18th century colors don’t look that different from those we use today although there aren’t quite as many hues.
Colonial Williamsburg's weavers turn out cloth with two types of looms that represent the types available to eighteenth-century Virginians. The smaller is a cantilever loom, developed during the eleventh century in Spain. The larger is a four-post box loom, created in England in the sixteenth century. Outside the home, the carding and spinning were done by women and the weaving by men.
Spinning and weaving have always seem very relaxing activities to me.
In the garden next door I wonder if any of the plants are those used for dying.
Back out in the street there seems to be quite a stir.
This man is stopping people and encouraging them to move on to the Palace Green. Something about the magazine.
Lots of talk as we walk on up Duke of Gloucester street.
He draws small crowds and is quite impassioned about his concerns.
After all his effort to stir up the people we think we’d better head over to the governor’s palace and see what is happening.
This woman is hurrying up the street in the opposite direction.
This man seems not at all concerned or perhaps he is worried.
As we get near, we don’t see many others heading this way or much going on when we get there.
We decide we’ll stick around and just stroll through the palace grounds. We notice the carriage house. The governor definitely has some fine traveling carriages.
The wagon must be used by his staff.
Through this gate are the gardens. When we walk further in we hear voices.
Near the back people are watching an exchange between the governor and his staff. The governor is none too happy with the talk he’s been hearing around town.
The governor asks that his Virginia Gazette Newspaper be brought and when he reads about the Day of Fasting and Prayer called for by the House of Burgesses in solidarity with The Massachusetts Bay Colony which is being embargoed in retaliation for the tea party, he determines to go immediately to the Capitol and dissolve the burgesses.
Well now that is only going to add fuel to the fire.
We decide against following along for that altercation and instead continue our walk through the gardens.

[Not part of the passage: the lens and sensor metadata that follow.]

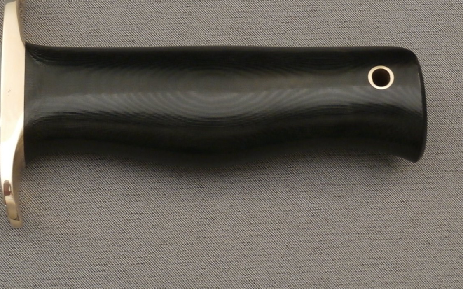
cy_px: 97
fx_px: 1148
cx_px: 168
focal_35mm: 91
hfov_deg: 22.7
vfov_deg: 14.3
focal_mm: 11.86
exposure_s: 1/13
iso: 400
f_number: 4.3
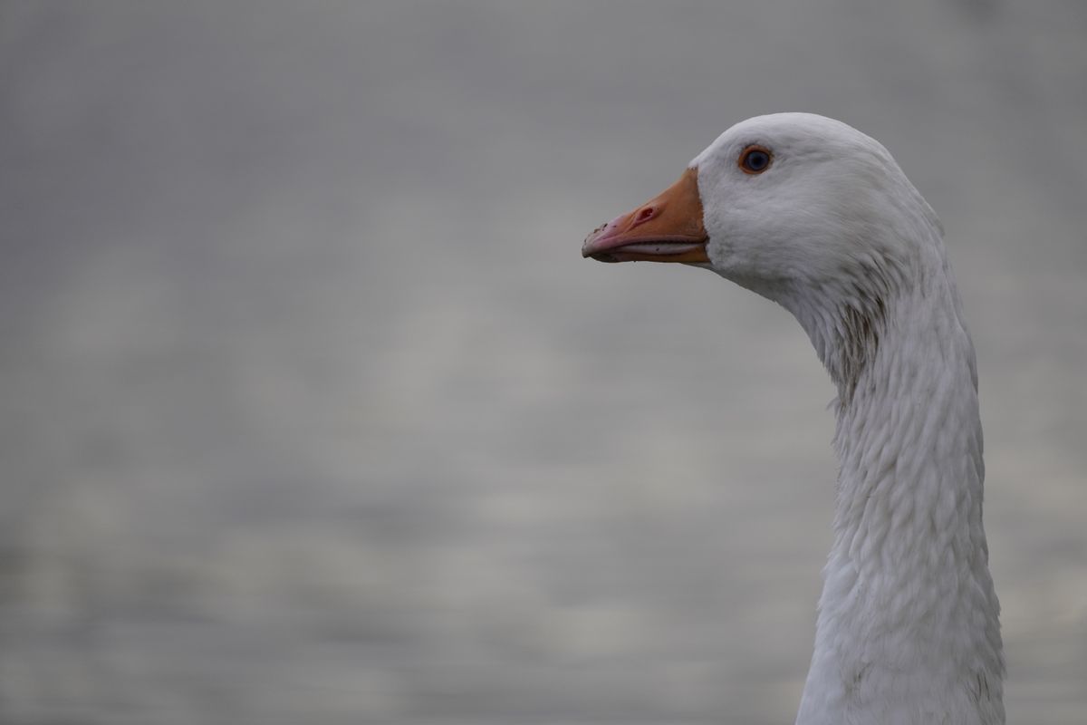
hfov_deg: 3.9
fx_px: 15851
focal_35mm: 525
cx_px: 544
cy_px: 362
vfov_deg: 2.6
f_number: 6.3
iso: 320
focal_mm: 350
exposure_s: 1/500
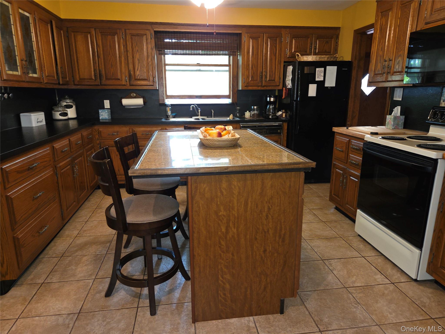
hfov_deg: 73.9
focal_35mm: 23
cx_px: 222
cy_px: 167
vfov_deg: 58.9
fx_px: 296
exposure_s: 1/12
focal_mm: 5.4
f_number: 1.8
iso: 125
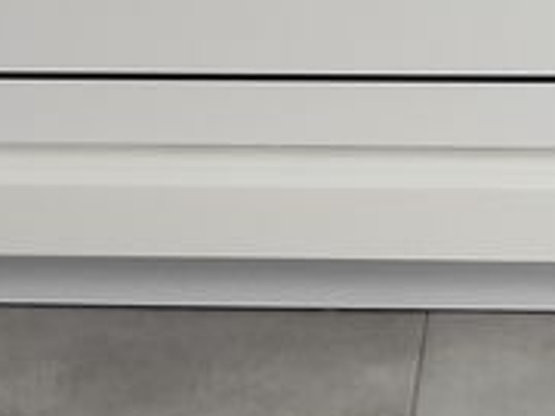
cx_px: 392
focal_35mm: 139
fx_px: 2229
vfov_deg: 10.7
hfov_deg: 14.2
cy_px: 133
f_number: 1.89
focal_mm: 5.43
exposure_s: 1/25
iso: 1415
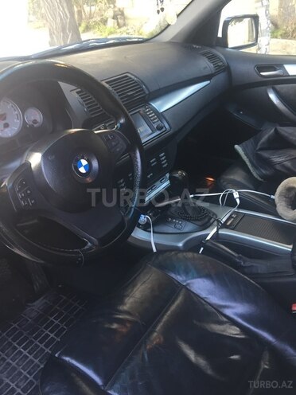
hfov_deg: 48.2
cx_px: 148
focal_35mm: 29
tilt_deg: -29.1
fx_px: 331
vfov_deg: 61.7
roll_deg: +5.8
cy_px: 198
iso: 100
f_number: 2.2
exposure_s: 1/33
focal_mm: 4.15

Not many things are in bloom in the fall but it is lovely just the same.
I want to walk through the maze but then we hear voices, a lot of voices, coming from the front of the palace.

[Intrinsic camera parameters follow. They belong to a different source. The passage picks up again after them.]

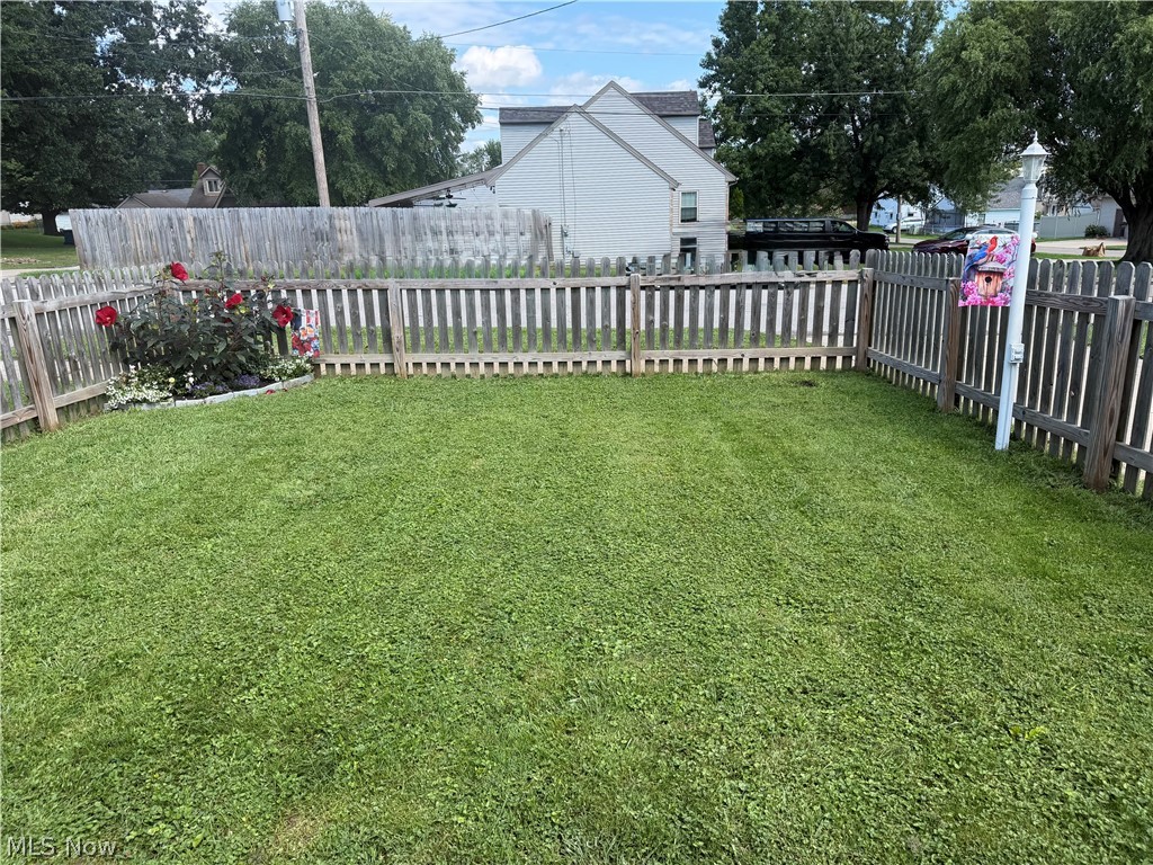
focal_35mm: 24
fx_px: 799
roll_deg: +2.8
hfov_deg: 71.6
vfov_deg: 56.8
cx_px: 576
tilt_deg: -15.4
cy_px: 432
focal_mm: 6.76
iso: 100
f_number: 1.78
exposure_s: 1/1653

People are coming from all directions now. Quite a crowd has gathered.
It appears the powder has been stolen from the magazine last night. Some, including the man we saw earlier, are accusing the royal governor, and wish to storm the palace, others wish to wait until Mr. Randolph comes to decide what course to take.
Mrs. Jefferson pleads for them to wait for Mr. Randolph, Virginia’s most influential politician and president of the Continental Congress.
“Why shall we wait” he asks. “We are now unarmed. It is our powder not the crown’s. How dare they come in them middle of the night and steal it.”
The situation escalates.
Things get more heated when the members of the Williamsburg Independent Company arrive extolling the crowd to join them in storming the palace to demand the return of powder.
The call to arms is given.
But cooler heads prevail as the town mayor and Mr. Randolph arrive.
The company members are persuaded to allow Randolph to speak with the governor requesting the return of the powder. Somewhat disgruntled, they leave the green.
On lookers are of varied opinions clearly.
Peyton Randolph and the mayor form a delegation to visit the governor seeking an explanation.
Dunmore, claiming he secured the powder to protect it from a rumored slave uprising, threatens to arm the slaves and burn the town if townspeople cause further disturbance. Good Grief!
Nothing is accomplished and the Governor says he is finished. As he walks away Randolph echoes, “We certainly are”.
It seems clear that war is inevitable and the governor had best beware.
The gates are locked. The people are confused.
And we are hungry.
What will happen next?
I was hoping to see inside the palace.
Now I wonder if I will even be able to get back into the gardens to walk the maze.